Effective in reconstructing dynamics of networked systems

Outperforms existing methods in handling irregular sampling

Improves prediction accuracy with reliability-aware loss function

Abstract

Modeling the evolution of system with time-series data is a challenging and critical task in a wide range of fields, especially when the time-series data is regularly sampled and partially observable. Some methods have been proposed to estimate the hidden dynamics between intervals like Neural ODE or Exponential decay dynamic function and combine with RNN to estimate the evolution.
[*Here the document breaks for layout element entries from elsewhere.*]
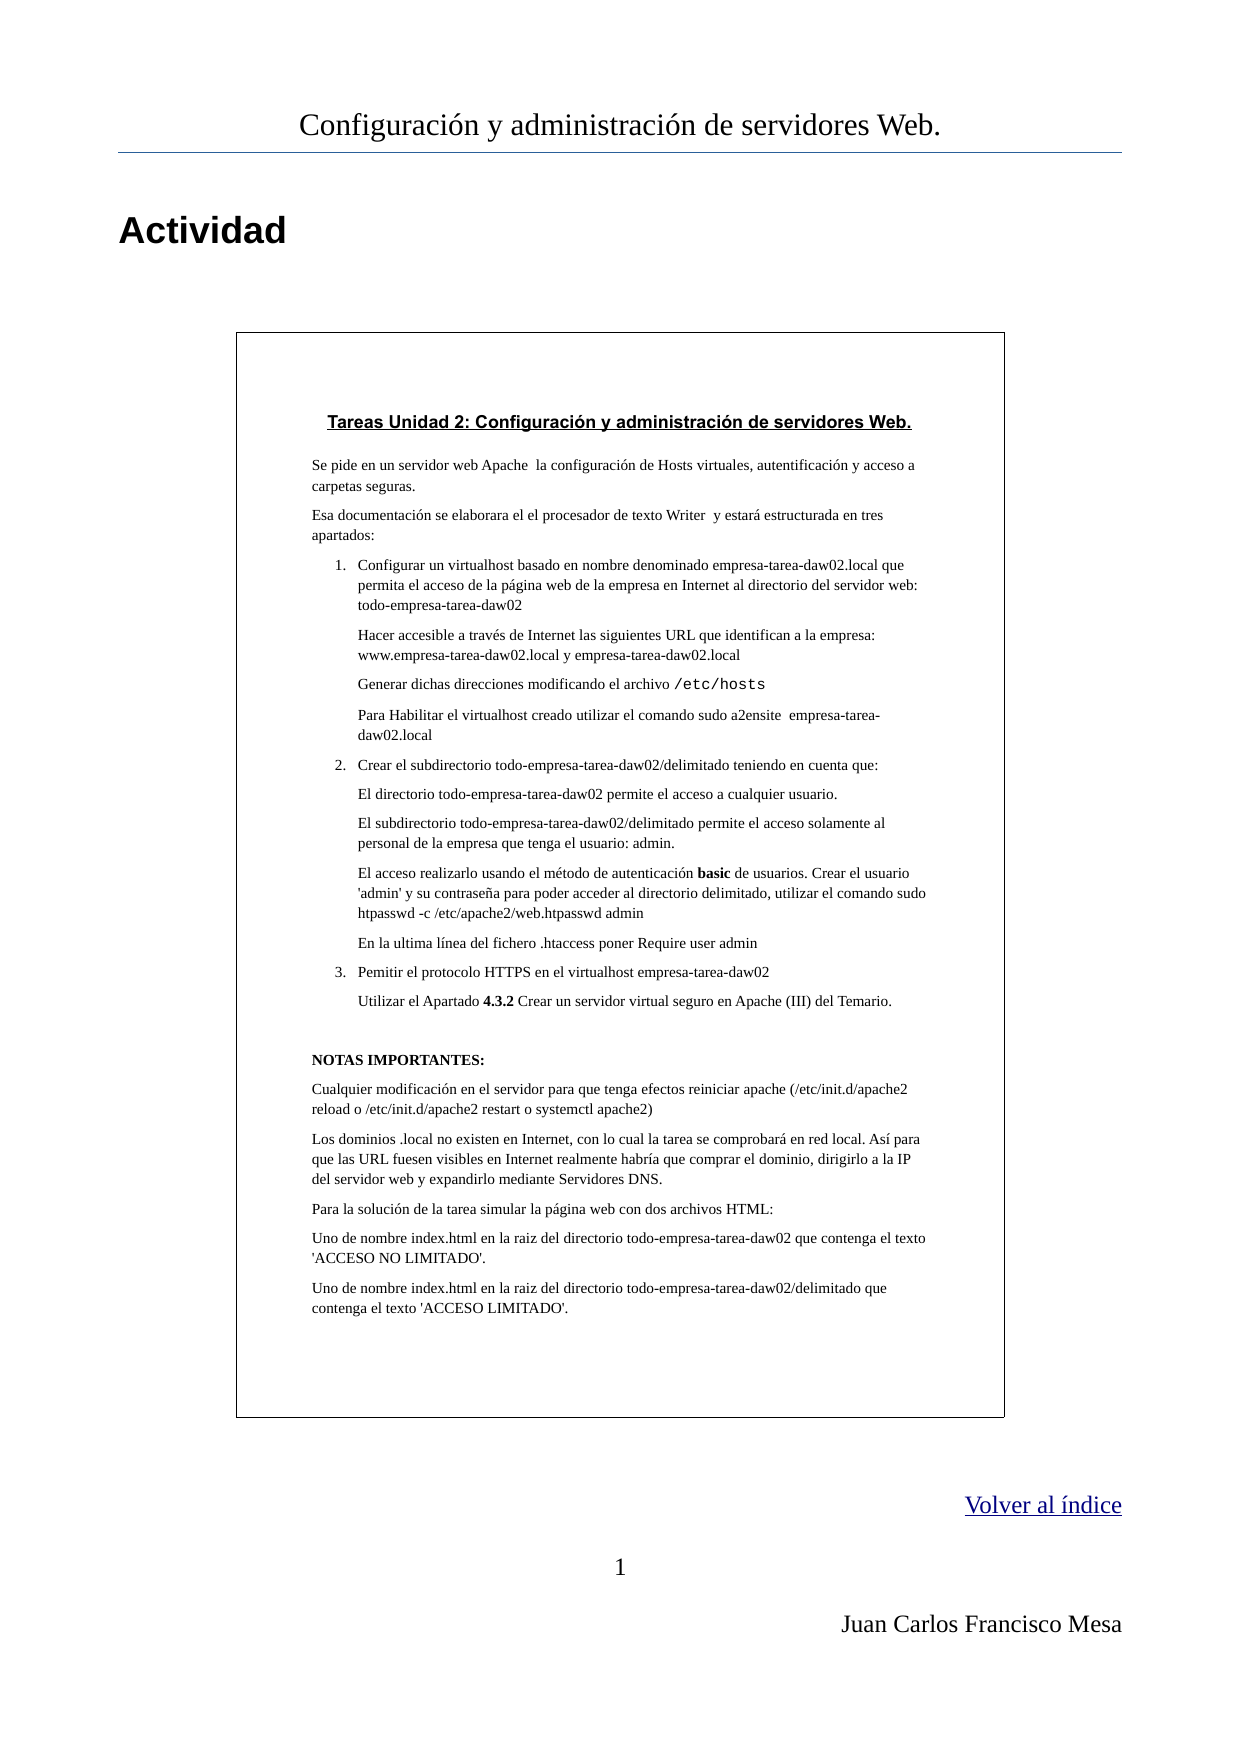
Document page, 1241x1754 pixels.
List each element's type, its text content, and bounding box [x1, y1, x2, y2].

text Volver al índice [118, 1490, 1122, 1519]
subtitle Actividad [118, 208, 1122, 251]
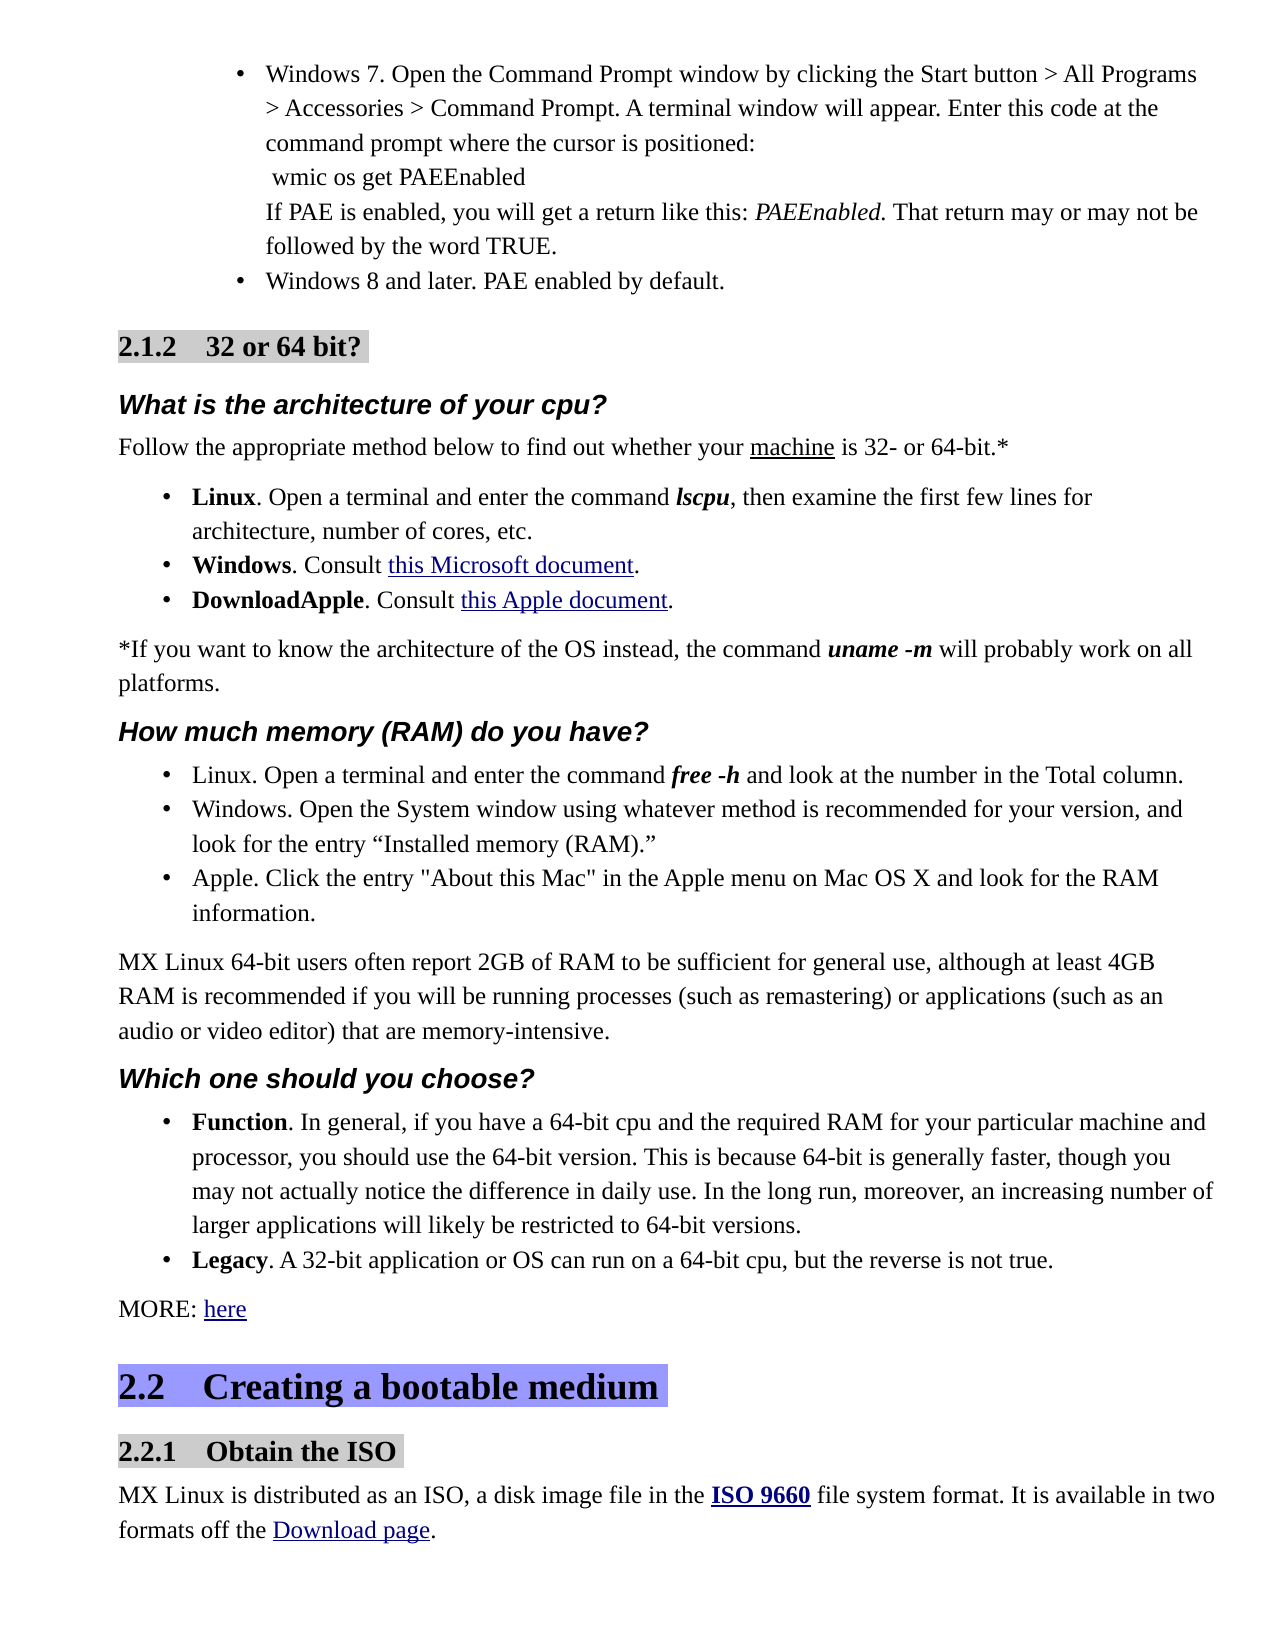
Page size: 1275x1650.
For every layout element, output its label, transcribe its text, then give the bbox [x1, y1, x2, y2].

However, it is difficult for these methods to capture the spatial and temporal dependencies existing within graph-structured time-series data and take full advantage of the available relational information to impute missing data and predict the future states. Besides, traditional RNN-based methods leverage shared RNN cell to update the hidden state which does not capture the impact of various intervals and missing state information on the reliability of estimating the hidden state. To solve this problem, in this paper, we propose a method embedding Graph Neural ODE with reliability and time-aware mechanism which can capture the spatial and temporal dependencies in irregularly sampled and partially observable time-series data to reconstruct the dynamics. Also, a loss function is designed considering the reliability of the augment data from the above proposed method to make further prediction. The proposed method has been validated in experiments of different networked dynamical systems.